__TEXT SHOWN__
I will likely get the opportunity to teach in the Spring as well.  That course is in our department, Medicinal Chemistry and Natural Products, and is also targeted at graduate students (and will likely be just as small, if not smaller).  Not sure when we’ll get that going, but it probably won’t be until January, knowing how things go around here.

Either way, I think I’m doing a reasonably decent job at preparing for what’s ahead, with regards to that whole “career” thing.  At the very least, getting to add a few “guest lecturer” points on my CV is always a welcome addition.

And maybe I’ll even have a little fun doing it.  🙂

13 Replies to “Teaching Experience”

  1. I like this post.

    Do you think you’ll stay in Iowa? Fridged Iowa?

    If you were offered a position at a large research school, like MU, would you take it?

  2. Is that “Fridged” or “Frigid?” 😛

    My ideal school, or at least what I’ve got in the forefront of my brain noodle, is something like Truman: smaller, liberal arts-based, and more of an 80/20 ratio of teaching to research. There seem to be more schools in Iowa that are suited to that task, including the ones I linked to above, but also including many others. In Missouri, those schools exist (Truman, Drury, Westminster, etc.), but I think there are fewer. When I’m ready to apply, I’ll probably shop around Iowa and Missouri, primarily, but may extend into southern Illinois, depending on what jobs are available by that time.

    A “position at a large research school” would be a harder sell. At any other point in the last decade, I could see it working, but it sure seems like, now, you need an NIH R01 grant to even get the offer. And if you don’t have an R01, you need some other kind of grant to help pay for your research/salary, and then you need to be able to write and win another grant in order to attain tenure within 8 years of getting the position. Dr. Lubahn at Mizzou told me that it’s possible to go to that 80/20 ratio, but you need that R01 and tenure first. Once you’ve got that, if you work the deal with your department head, you can work it so you take on more of the teaching load while other researchers take on more of the grant-writing load (as many researchers are happy to teach less and research more).

    So would I take such a position? Possibly. It’d have to get a pretty good deal, and I’d have to be pretty confident in my ability to get a grant. Honestly, though, I’m just fine with the idea of $40-$50k/year (initially) with summers off to spend with my kid(s). 😛

  3. I’m hearing more and more about the frustrations of getting grants from the PhDs I’m working with. LA schools would be lucky to get you………………

  4. Yeah, Carol, that’s part of the reason I don’t want to deal with it. They’ll tell you that funding “goes up and down in cycles,” and while we’re in a “down” cycle now (that will only go up?), I know that I’d have to deal with it eventually. It’s just not a game I’m interested in playing.

    “LA Schools” meaning “Louisiana,” or “Los Angeles?” …’cause I’m afraid both of those options are a bit far for Meg’s grandparents to visit regularly. 🙂

  5. Hehehehe…sorry…my misunderstanding! I was gonna say – Mom wouldn’t be very happy with you for the suggestion!! 😉

  6. I was hoping Louisiana. I’d visit you more often if I had to use a fan powered boat to get to your house. Though I suppose this winter I might need a snowmobile, yes? 😉

  7. Brooke,
    Amazing. I’ll start retrofitting it now. The in-seat compartment will house the iodine tablets your husband is certain to forget.

  8. Believe you me, when I wrote this, I never thought it would cross 10 comments. Fascinating.

    But for the record, Nathan, I brought the water filter. You were supposed to bring the iodine tablets. Therefore, you still owe me some. I’ll expect them delivered via boat moped in the coming months.

  9. Come teach in Columbia and I’ll buy a welder, and we can actually build a boat-moped.

    And, you brought a *broken* water filter. That doesn’t count.

__STORED DATA__

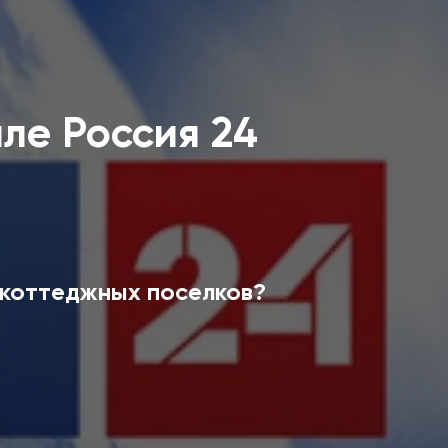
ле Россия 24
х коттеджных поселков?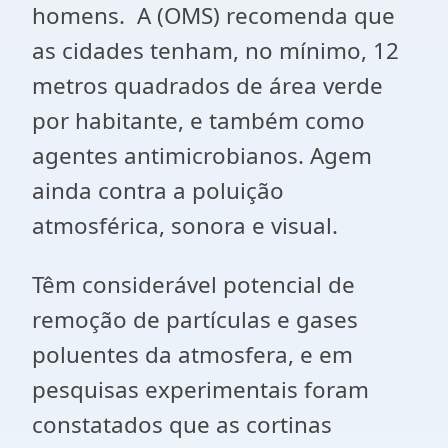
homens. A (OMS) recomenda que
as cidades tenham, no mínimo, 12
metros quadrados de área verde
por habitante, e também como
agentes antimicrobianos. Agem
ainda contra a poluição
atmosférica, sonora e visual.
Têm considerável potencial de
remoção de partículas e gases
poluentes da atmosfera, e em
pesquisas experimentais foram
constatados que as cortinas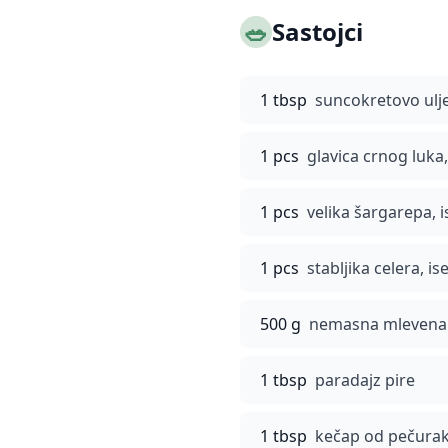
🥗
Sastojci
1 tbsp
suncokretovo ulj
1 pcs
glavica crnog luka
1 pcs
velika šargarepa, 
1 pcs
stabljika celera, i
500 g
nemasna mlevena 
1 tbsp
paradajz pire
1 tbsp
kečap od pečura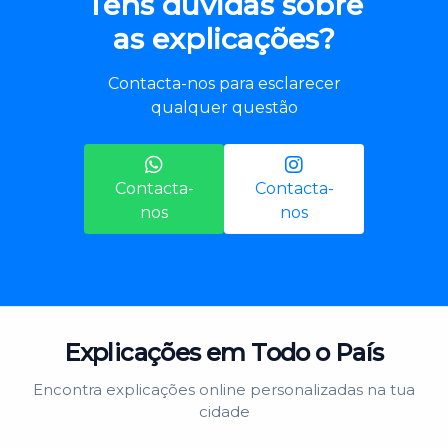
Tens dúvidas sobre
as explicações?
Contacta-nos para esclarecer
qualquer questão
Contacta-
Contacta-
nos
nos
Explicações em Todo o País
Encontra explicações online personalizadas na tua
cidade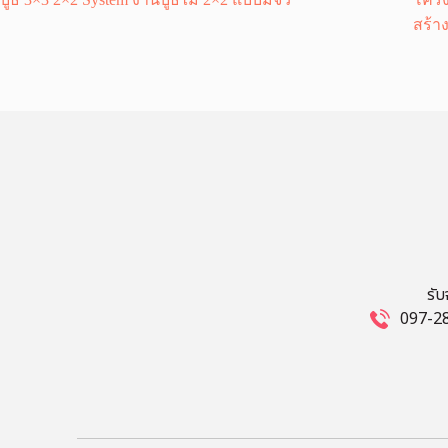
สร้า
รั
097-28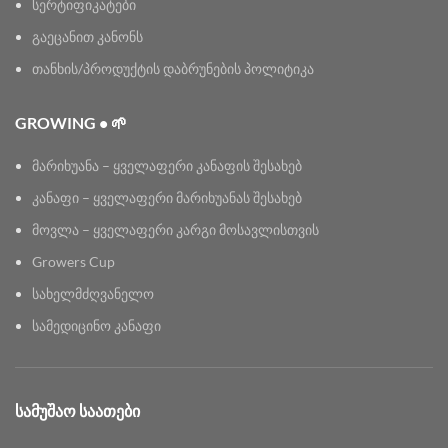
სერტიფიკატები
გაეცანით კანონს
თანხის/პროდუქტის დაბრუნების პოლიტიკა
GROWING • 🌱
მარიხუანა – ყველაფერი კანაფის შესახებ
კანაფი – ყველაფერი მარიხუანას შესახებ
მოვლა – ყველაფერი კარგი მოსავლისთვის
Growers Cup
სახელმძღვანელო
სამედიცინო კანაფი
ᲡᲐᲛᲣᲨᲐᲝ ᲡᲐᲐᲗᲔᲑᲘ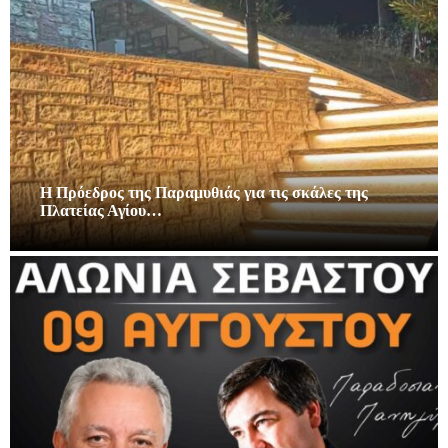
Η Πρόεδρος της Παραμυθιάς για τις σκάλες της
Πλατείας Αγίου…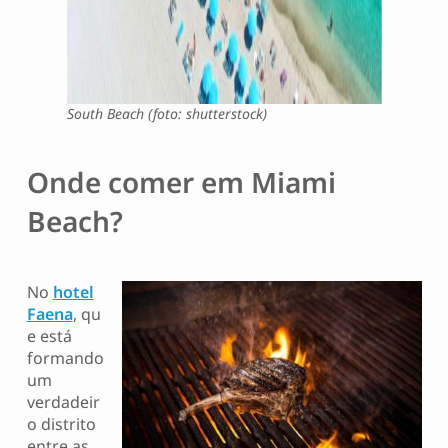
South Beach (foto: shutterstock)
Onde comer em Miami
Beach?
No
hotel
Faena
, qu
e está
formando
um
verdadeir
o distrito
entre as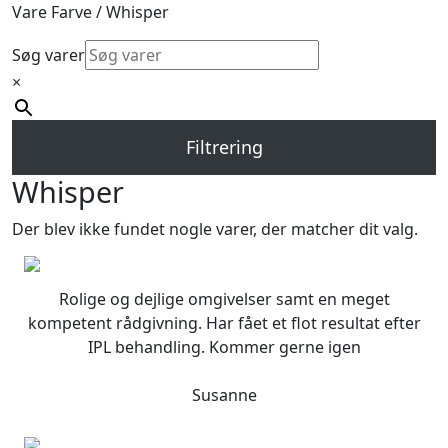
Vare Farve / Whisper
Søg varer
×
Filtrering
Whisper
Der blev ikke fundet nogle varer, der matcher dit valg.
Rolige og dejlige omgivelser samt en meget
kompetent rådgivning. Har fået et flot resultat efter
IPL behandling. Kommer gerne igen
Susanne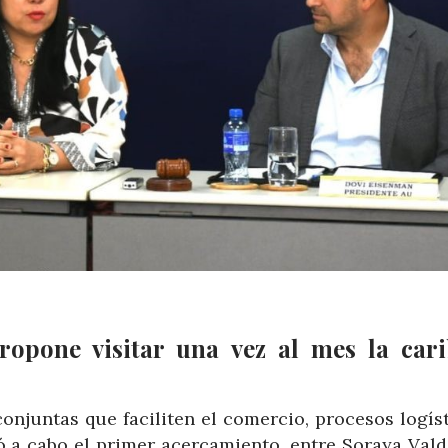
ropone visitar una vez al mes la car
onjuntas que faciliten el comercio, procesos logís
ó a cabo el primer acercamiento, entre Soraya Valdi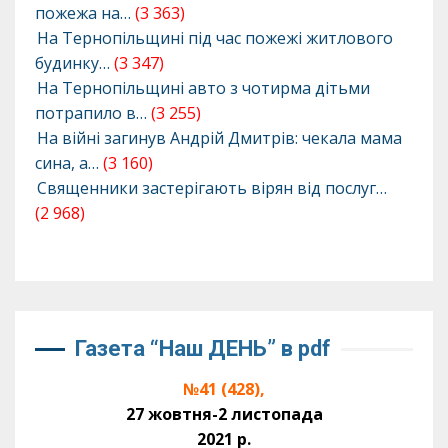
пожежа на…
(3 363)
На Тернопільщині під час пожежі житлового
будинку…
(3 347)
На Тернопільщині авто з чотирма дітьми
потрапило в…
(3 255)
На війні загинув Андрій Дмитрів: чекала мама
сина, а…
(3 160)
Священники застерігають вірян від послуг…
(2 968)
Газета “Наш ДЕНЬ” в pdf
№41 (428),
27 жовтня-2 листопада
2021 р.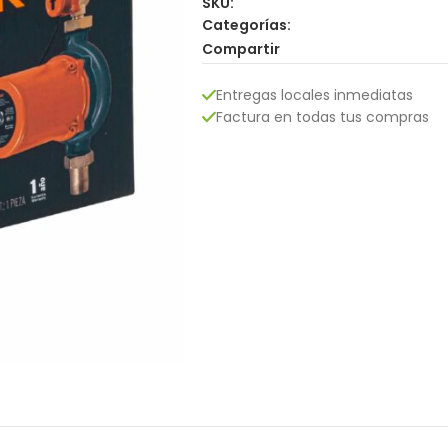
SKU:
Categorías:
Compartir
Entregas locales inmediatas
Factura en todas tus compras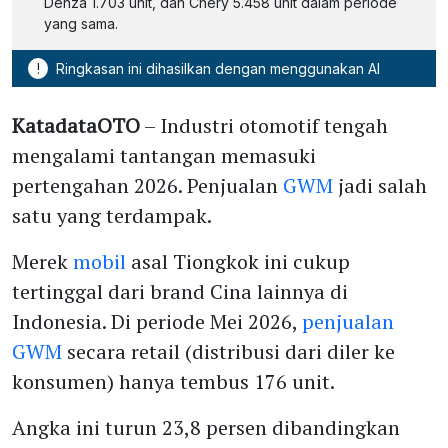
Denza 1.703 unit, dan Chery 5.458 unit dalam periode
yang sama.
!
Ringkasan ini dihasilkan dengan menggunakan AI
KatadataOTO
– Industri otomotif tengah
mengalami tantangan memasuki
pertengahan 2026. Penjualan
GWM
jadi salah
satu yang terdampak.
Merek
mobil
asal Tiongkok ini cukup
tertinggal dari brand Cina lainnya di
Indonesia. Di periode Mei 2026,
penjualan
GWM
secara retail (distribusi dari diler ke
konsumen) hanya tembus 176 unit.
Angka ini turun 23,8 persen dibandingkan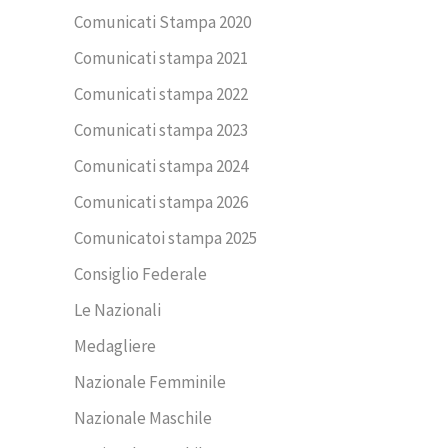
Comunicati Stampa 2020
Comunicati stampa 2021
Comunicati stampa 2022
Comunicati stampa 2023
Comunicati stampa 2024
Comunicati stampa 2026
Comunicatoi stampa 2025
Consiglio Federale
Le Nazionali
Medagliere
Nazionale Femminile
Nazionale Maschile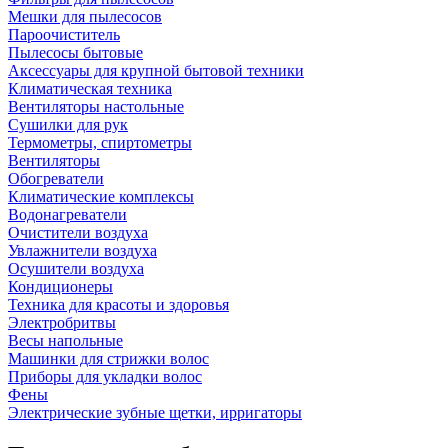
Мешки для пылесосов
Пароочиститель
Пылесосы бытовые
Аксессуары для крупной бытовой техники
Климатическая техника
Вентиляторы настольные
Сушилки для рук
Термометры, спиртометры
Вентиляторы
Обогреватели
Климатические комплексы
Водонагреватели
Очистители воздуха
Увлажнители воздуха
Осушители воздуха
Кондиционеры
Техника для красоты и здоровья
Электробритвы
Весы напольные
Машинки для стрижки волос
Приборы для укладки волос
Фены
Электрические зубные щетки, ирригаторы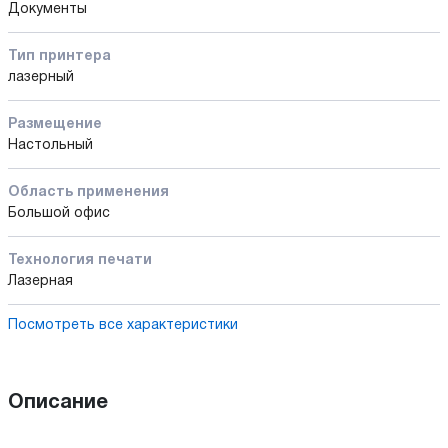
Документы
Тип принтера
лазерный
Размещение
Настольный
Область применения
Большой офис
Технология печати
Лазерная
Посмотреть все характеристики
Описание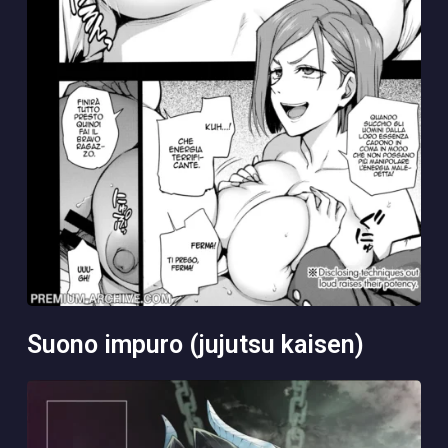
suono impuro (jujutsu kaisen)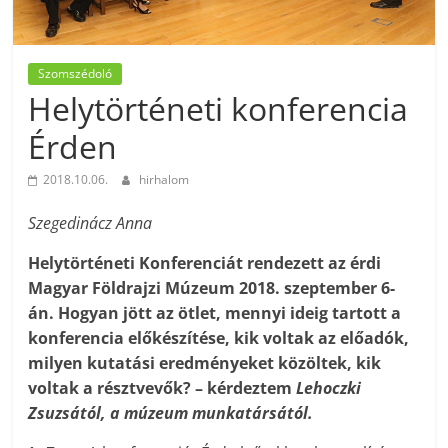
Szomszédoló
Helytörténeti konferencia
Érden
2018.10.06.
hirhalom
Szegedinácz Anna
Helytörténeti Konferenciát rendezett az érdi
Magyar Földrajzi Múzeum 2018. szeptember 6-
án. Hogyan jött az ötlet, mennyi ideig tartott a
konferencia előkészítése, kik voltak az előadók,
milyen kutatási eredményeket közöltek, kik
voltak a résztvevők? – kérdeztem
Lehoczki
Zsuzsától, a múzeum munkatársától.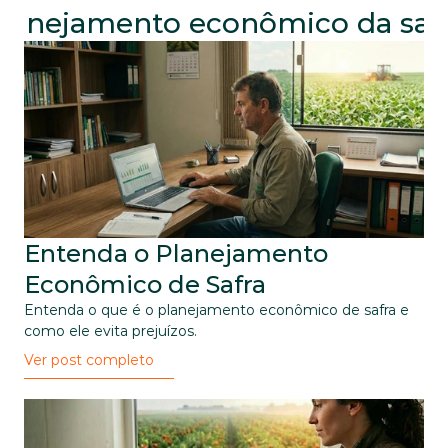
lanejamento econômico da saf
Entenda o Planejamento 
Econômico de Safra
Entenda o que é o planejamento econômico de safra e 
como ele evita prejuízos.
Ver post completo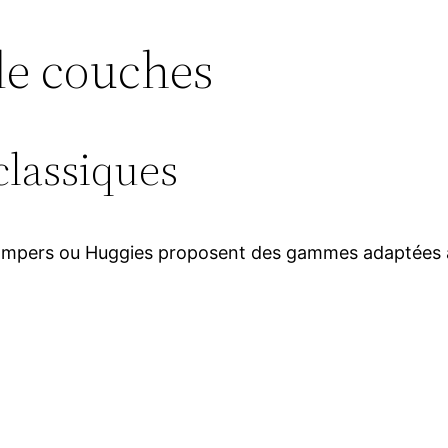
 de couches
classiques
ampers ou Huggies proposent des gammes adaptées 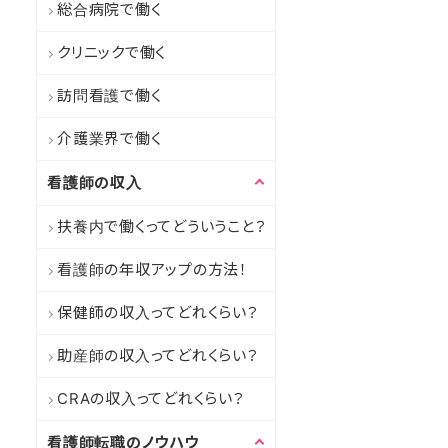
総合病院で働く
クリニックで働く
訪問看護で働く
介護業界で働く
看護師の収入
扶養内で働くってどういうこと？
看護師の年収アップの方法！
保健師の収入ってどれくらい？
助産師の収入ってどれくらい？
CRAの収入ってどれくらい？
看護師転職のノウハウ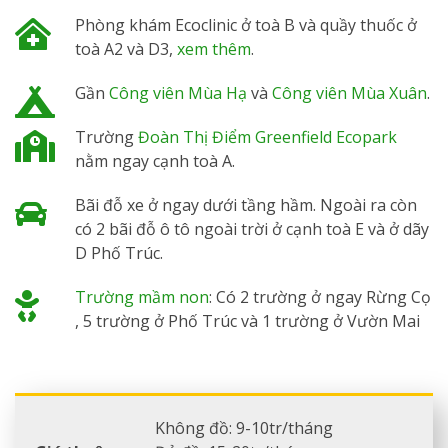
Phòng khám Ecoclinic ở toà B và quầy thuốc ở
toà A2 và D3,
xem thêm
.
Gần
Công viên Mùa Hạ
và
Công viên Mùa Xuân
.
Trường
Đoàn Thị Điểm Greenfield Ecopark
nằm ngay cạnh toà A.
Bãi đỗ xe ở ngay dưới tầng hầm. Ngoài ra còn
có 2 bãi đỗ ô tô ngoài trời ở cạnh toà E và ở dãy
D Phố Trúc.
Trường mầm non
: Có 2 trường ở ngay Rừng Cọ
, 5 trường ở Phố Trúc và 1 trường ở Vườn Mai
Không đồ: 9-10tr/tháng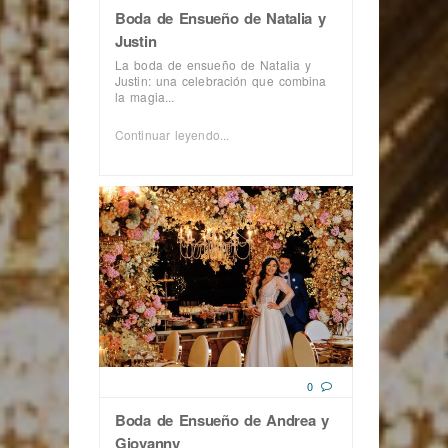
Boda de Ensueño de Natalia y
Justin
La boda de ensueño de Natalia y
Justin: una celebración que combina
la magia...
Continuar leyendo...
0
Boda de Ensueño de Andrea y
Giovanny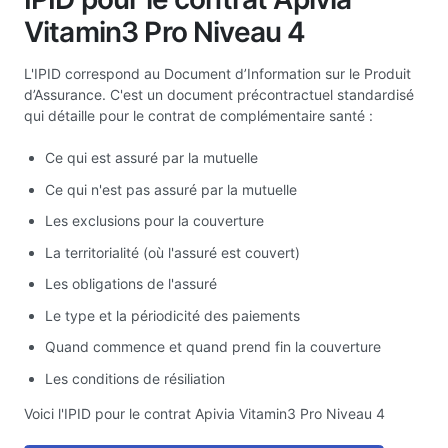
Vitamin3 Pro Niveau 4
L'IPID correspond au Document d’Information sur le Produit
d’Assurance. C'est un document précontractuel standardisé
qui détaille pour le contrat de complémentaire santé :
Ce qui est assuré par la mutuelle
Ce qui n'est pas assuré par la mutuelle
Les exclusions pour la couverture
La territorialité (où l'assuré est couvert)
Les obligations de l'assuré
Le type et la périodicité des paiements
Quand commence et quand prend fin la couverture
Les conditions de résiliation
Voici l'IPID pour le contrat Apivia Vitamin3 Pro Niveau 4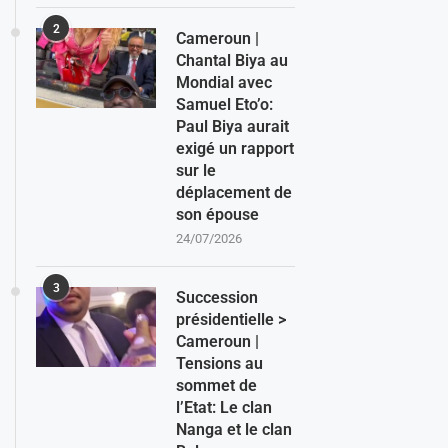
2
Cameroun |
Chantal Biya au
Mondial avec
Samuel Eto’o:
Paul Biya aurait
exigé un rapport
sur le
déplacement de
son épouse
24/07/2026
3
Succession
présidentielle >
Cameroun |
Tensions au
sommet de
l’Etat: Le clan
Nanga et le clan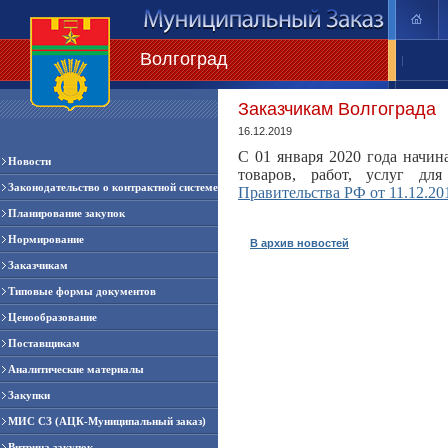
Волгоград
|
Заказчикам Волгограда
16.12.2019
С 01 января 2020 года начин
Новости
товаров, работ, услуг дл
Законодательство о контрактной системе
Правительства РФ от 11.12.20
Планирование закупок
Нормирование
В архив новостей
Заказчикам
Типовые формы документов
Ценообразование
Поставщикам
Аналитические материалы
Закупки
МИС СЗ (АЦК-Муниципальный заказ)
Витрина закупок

__WORK TASK A__
Does each statement below agree with the teaching-experience post? Answer yes or no for each, and quote the words of the post that decide it.
(i) The Spring course belongs to the Medicinal Chemistry and Natural Products department.
(ii) The writer's ideal school would split time evenly between teaching and research.
(iii) It now seems that an offer from a large research school requires an NIH R01 grant.
__WORK TASK B__
Quote the part of the teaching-experience post starting with "If you were" and going on through "by that time.".
The entries are not needed to work with the teaching-experience post.

__FINAL ANSWER A__
(i) Yes: "That course is in our department, Medicinal Chemistry and Natural Products"
(ii) No: "more of an 80/20 ratio of teaching to research"
(iii) Yes: "you need an NIH R01 grant to even get the offer"

__FINAL ANSWER B__
If you were offered a position at a large research school, like MU, would you take it?

  2. Is that “Fridged” or “Frigid?” 😛

    My ideal school, or at least what I’ve got in the forefront of my brain noodle, is something like Truman: smaller, liberal arts-based, and more of an 80/20 ratio of teaching to research. There seem to be more schools in Iowa that are suited to that task, including the ones I linked to above, but also including many others. In Missouri, those schools exist (Truman, Drury, Westminster, etc.), but I think there are fewer. When I’m ready to apply, I’ll probably shop around Iowa and Missouri, primarily, but may extend into southern Illinois, depending on what jobs are available by that time.